Jake H.  Wahoo Nebraska

It’s interesting because I just did a consultation with one of my students at NYFA the other day about how to choose the right DP for their shoot.  So, I am going to make this a general how to interview someone post because I feel that each role on the set is important.  Yes, the AD is a super high pressure job and it may seem more important that you get the right AD than getting the right grip or PA, but the truth of the matter is, one person that does not fit within the team could equal disaster for a production.

The key is to know how the producer and director work.  So much of being good at these two jobs in particular, is knowing who you are as a person.  You need to know this so that you can fill in the holes and make sure to get a balanced crew.  You must know what each crew members job in general is so that you can ask for a sample schedule and ask how long it takes them to do a schedule, but the most important question is…how do you like to work.  If you know that you like to have a meeting right before the shoot, then after lunch, then at the end of the day and the person you’re interviewing really doesn’t find it necessary and in fact thinks it’s stupid, then they are probably not the right person for you to work with.  The thing is, there is not right or wrong way to do the things it takes to make a movie (as long as you’re being ethical) so it’s not a “bad” thing for you to hire people that work the way you do.  If you like to laugh and have a lot of fun on set and you are interviewing an AD or DP or anyone for that matter who is sitting across the table from you for like 20 minutes and hasn’t cracked a smile, do you think this person is a good fit for your production?  They may be super qualified and really good at their job, but you are going to have to spend a lot of time with them so they may not be the right fit.

If you’re the producer and you know that your director is very internal with his process, it’s probably not a good idea to hire an AD that is an introvert.  On the flip side, you know your director is very A.D.D., be honest (and respectful of the director) when you are talking to the AD and tell them what the director is like and ask them how they would handle that.  Part of your job as a producer is to be able to see who will work well together and who won’t.

One particular thing to remember when interviewing an AD though, is that their job can be VERY stressful, so make sure that they have a calm demeanor and that they are respectful enough to ask the crew how long it will take to set the shot and that they trust the crew to do their job, but can get them to work efficiently.  Above all, TRUST is the word you need to remember when hiring key crew members.  Do you trust them to do the job well?  Do they trust you to do yours?  Do they trust the crew to do theirs?

It can be a tricky process.  One last thing I will say on this and it’s a really hard one for new producers and that is, you may have to fire someone.  It’s OK as long as it’s because the project or the crew is suffering because this person is on the project.  It’s really not a personal thing or an ego thing so make sure that you remember that.  One bad apple on set can poison the entire shoot so you’ve got to be able to do what it takes to make sure the process is smooth.

Comments

2 Comments on "Q: How do you interview an AD?"

  1. Brian McQuery on Tue, 6th Sep 2011 9:03 am 

    Most indie productions do not fire people who are clearly not capable of doing their job.
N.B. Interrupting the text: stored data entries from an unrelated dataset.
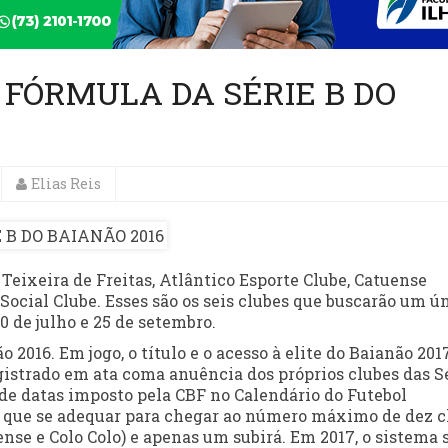
 FÓRMULA DA SÉRIE B DO
Elias Reis
Teixeira de Freitas, Atlântico Esporte Clube, Catuense
Social Clube. Esses são os seis clubes que buscarão um ú
 de julho e 25 de setembro.
 2016. Em jogo, o título e o acesso à elite do Baianão 201
istrado em ata coma anuência dos próprios clubes das S
de datas imposto pela CBF no Calendário do Futebol
ve que se adequar para chegar ao número máximo de dez c
ense e Colo Colo) e apenas um subirá. Em 2017, o sistema 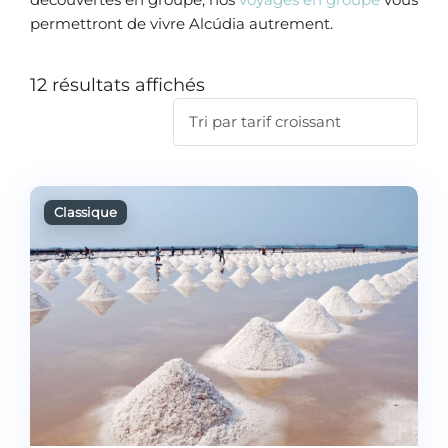
permettront de vivre Alcúdia autrement.
12 résultats affichés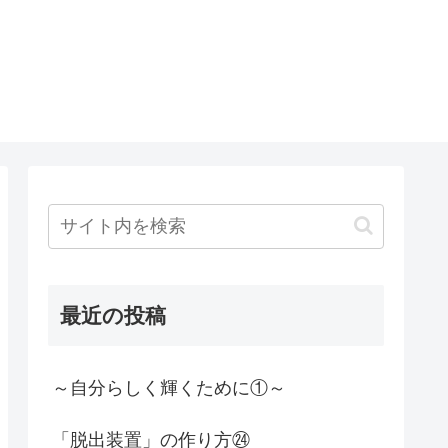
最近の投稿
～自分らしく輝くために①～
「脱出装置」の作り方㉔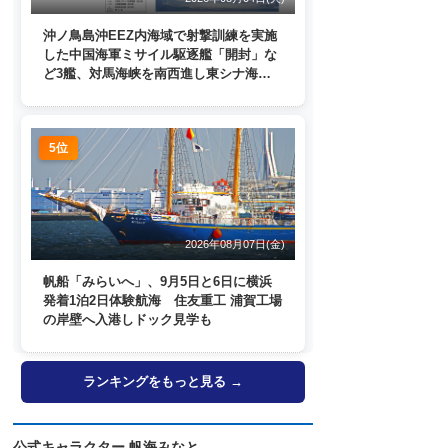
沖ノ鳥島沖EEZ内海域で射撃訓練を実施
した中国海軍ミサイル駆逐艦「開封」な
ど3艦、対馬海峡を南西進し東シナ海
へ 日本列島を周回
5位
2026年08月07日(金)
帆船「みらいへ」、9月5日と6日に横浜
発着1泊2日体験航海 住友重工 浦賀工場
の岸壁へ入港しドック見学も
ランキングをもっと見る →
公式キャラクター 帆海みなと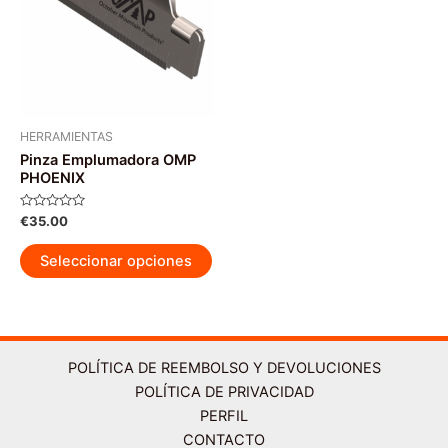
HERRAMIENTAS
Pinza Emplumadora OMP
PHOENIX
Valorado
€
35.00
con
0
Este
de
Seleccionar opciones
5
producto
tiene
múltiples
variantes.
Las
POLÍTICA DE REEMBOLSO Y DEVOLUCIONES
opciones
POLÍTICA DE PRIVACIDAD
se
PERFIL
pueden
CONTACTO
They feel like they have to keep them on and put up with it. Firing people is not fun, nor is it something to be done lightly, but when someone clearly cannot do their job, they have to go so that the production does not suffer. I worked on a picture where the DP and his entire camera, grip and electric crew were fired after one week. Things improved dramatically with the new crew.

  2. cindy on Wed, 14th Sep 2011 11:18 am 

    Yes, I’ve noticed this, too! One bad apple can spoil the bunch and you don’t want a bunch of spoiled crew members running around trying to make a movie.